Migrating a handful of long-lived hosts from iptables to native nftables rules, and why the result is easier to read than what it replaced.

A terminal showing a Linux firewall ruleset

I have been running the same iptables ruleset, with minor variations, since roughly 2014. It works. It has always worked. And every time I opened it I felt that small pang of "I do not actually want to touch this", which is exactly the feeling you should distrust in infrastructure. So this week I finally moved a few hosts to native nftables, and the only thing I regret is not doing it sooner.

The trigger was boring: I was adding one rule. One. A new service, one port, source-restricted to the management subnet. With my old iptables-restore file that meant finding the right chain, getting the rule ordering right relative to the established/related accept, remembering whether I was on the box with the legacy script or the one I'd half-converted, and then crossing my fingers. The cognitive load for one port was absurd.

what actually changed

nftables collapses the four-table-ish mess of iptables, ip6tables, and friends into one framework with one tool. You get tables, chains, and sets, and you write IPv4 and IPv6 in the same place. That last bit alone is worth the move. For years I maintained two parallel rulesets that were supposed to be identical and, of course, occasionally weren't.

Here is the shape of the inbound chain I ended up with, which I find genuinely readable:

table inet filter {
    chain input {
        type filter hook input priority 0; policy drop;

        ct state established,related accept
        ct state invalid drop
        iif "lo" accept

        ip protocol icmp accept
        ip6 nexthdr icmpv6 accept

        tcp dport 22 ip saddr 10.0.0.0/24 accept
        tcp dport { 80, 443 } accept
    }
}

table inet means it covers both address families at once. The set syntax { 80, 443 } is just nicer than two near-identical lines, and it compiles down to an actual kernel set rather than a sequence of linear matches, so it scales sensibly when the list gets long.

the migration, in practice

I did not use the iptables-translate helper as the final answer, though it is useful for sanity-checking. Auto-translated rules read like auto-translated rules: technically correct, full of xt compatibility cruft, and no easier to maintain than the originals. The whole point was to end up with something I'd be happy to read in two years, so I rewrote by hand. It took an evening per host, mostly spent deleting accumulated rules nobody could explain.

**AIM OF THE TASK**
Set down the firewall migration text word for word, everything from "ip protocol icmp" down to "list gets long.". The data that comes after this point is separate material and has no connection to the text on firewall migration.

**DATASET CONTENT**
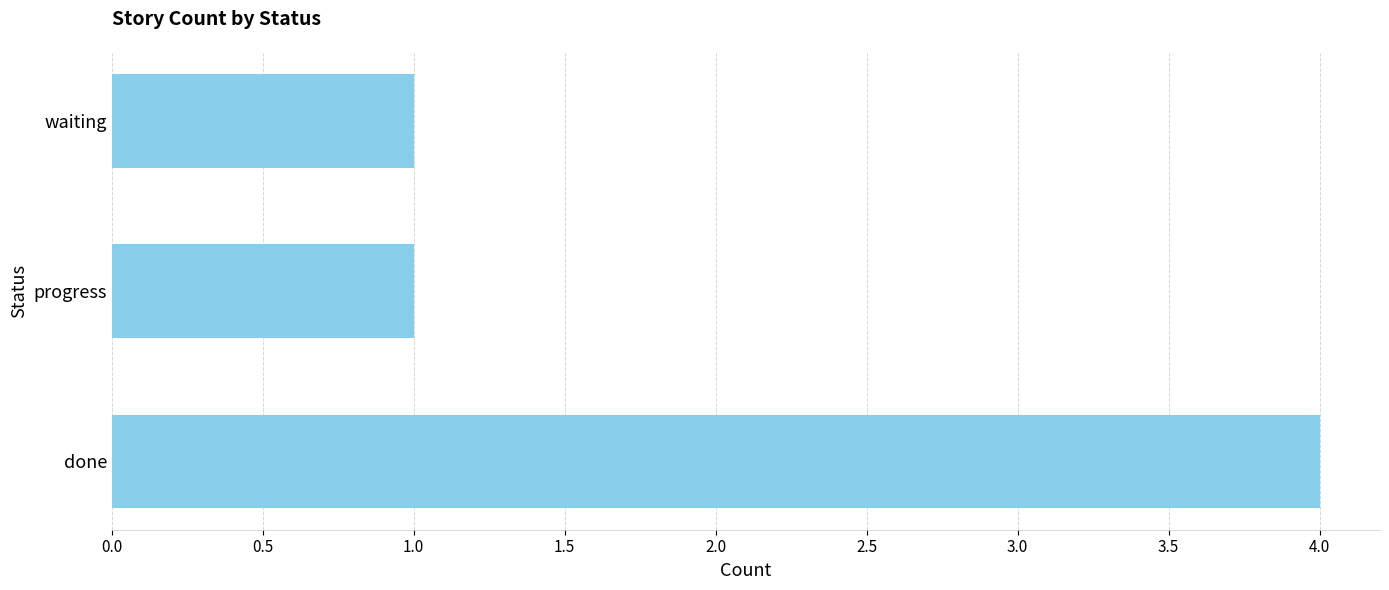

Reading top to bottom, extract all data points from this chart.

waiting=1	progress=1	done=4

**ANSWER BOX**
ip protocol icmp accept
        ip6 nexthdr icmpv6 accept

        tcp dport 22 ip saddr 10.0.0.0/24 accept
        tcp dport { 80, 443 } accept
    }
}

table inet means it covers both address families at once. The set syntax { 80, 443 } is just nicer than two near-identical lines, and it compiles down to an actual kernel set rather than a sequence of linear matches, so it scales sensibly when the list gets long.